## Task requirements
Repeat word for word the part of the merchandise trade text that opens with the words containing "Figure 6. The" and closes with "trade) time series of China imports from 2000 to 2022.".

Figure 3. The total merchandise trade time series of imports from 2000 to 2022.
Figure 4. The total merchandise trade time series of USA imports from 2000 to 2022.
Figure 5. The total merchandise trade percentage (in the global trade) time series of USA imports from 2000 to 2022.
Figure 6. The total merchandise trade time series of China imports from 2000 to 2022.
Figure 7. The total merchandise trade percentage (in the global trade) time series of China imports from 2000 to 2022.
Trade Tensor
For the annual trade data, one additional dimension is the product/sector type. Despite the total merchandise, we have 17 product types listed as follows,
- Agricultural products
- Food
- Fuels and mining products
- Fuels
- Manufactures
- Iron and steel
- Chemicals
- Pharmaceuticals
- Machinery and transport equipment
- Office and telecom equipment
- Electronic data processing and office equipment
- Telecommunications equipment
- Integrated circuits and electronic components
- Transport equipment
- Automotive products
- Office and telecom equipment
- Textiles
- Clothing
One can create a tensor for representing trade values of 215 countries/regions, 17 products, and 23 years (i.e., from 2000 to 2022).
import pandas as pd
import numpy as np
data = pd.read_csv('WtoData.csv', sep = ',', encoding = 'latin-1')
data.rename(columns = {'Reporting Economy ISO3A Code': 'iso_a3'}, inplace = True)
data = data[data['iso_a3'].notna()]
data = data.drop(data[data['iso_a3'] == 'EEC'].index)
data = data[data['Indicator'] == 'Merchandise imports by product group \x96 annual']
prod = np.array(['Agricultural products', 'Food', 'Fuels and mining products',
'Fuels', 'Manufactures', 'Iron and steel', 'Chemicals',
'Pharmaceuticals', 'Machinery and transport equipment',
'Office and telecom equipment',
'Electronic data processing and office equipment',
'Telecommunications equipment',
'Integrated circuits and electronic components',
'Transport equipment', 'Automotive products',
'Textiles', 'Clothing'])

Source data:
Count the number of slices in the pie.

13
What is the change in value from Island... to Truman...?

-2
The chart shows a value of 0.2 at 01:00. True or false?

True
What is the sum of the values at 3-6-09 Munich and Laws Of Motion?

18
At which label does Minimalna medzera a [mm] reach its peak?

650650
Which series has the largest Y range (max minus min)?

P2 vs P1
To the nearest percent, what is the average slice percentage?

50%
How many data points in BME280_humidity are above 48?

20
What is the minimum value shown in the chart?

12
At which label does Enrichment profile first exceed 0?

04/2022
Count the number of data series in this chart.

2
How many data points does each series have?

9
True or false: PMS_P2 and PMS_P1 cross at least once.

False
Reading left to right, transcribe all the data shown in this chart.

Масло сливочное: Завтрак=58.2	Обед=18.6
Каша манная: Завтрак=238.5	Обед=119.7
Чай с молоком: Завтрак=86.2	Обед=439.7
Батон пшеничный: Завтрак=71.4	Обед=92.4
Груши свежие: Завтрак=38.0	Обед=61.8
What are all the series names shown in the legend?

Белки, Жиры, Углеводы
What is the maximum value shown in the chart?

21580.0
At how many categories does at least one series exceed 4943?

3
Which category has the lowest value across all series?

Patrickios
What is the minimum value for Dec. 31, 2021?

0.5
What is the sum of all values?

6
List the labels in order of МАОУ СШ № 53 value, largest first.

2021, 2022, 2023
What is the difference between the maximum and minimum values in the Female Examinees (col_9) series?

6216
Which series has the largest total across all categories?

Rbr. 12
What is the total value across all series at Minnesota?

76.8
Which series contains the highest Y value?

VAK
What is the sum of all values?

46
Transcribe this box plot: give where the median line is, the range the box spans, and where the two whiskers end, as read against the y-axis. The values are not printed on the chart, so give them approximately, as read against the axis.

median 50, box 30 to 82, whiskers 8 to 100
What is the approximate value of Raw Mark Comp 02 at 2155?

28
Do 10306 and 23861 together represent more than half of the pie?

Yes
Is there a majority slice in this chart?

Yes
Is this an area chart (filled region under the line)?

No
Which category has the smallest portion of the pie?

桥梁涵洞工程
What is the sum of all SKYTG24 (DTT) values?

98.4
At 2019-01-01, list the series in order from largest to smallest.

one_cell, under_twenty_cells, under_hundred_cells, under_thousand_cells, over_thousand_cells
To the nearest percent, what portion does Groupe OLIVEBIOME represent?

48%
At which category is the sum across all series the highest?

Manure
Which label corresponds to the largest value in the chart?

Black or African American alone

## Exercise response
Figure 6. The total merchandise trade time series of China imports from 2000 to 2022.
Figure 7. The total merchandise trade percentage (in the global trade) time series of China imports from 2000 to 2022.